◆ **GOAL OF THE EXERCISE**:
Could you copy out all the lines in the material below where the word "Dominikanska" occurs?
====== SOURCE DATA
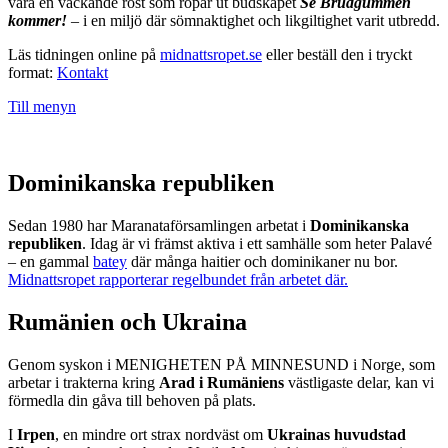
vara en väckande röst som ropar ut budskapet
Se Brudgummen
kommer!
– i en miljö där sömnaktighet och likgiltighet varit utbredd.
Läs tidningen online på
midnattsropet.se
eller beställ den i tryckt
format:
Kontakt
Till menyn
Dominikanska republiken
Sedan 1980 har Maranataförsamlingen arbetat i
Dominikanska
republiken
. Idag är vi främst aktiva i ett samhälle som heter Palavé
– en gammal
batey
där många haitier och dominikaner nu bor.
Midnattsropet rapporterar regelbundet från arbetet där.
Rumänien och Ukraina
Genom syskon i MENIGHETEN PÅ MINNESUND i Norge, som
arbetar i trakterna kring
Arad i Rumäniens
västligaste delar, kan vi
förmedla din gåva till behoven på plats.
I
Irpen
, en mindre ort strax nordväst om
Ukrainas huvudstad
============
◆ **RESULT OF THE TASK**:
Dominikanska republiken
Dominikanska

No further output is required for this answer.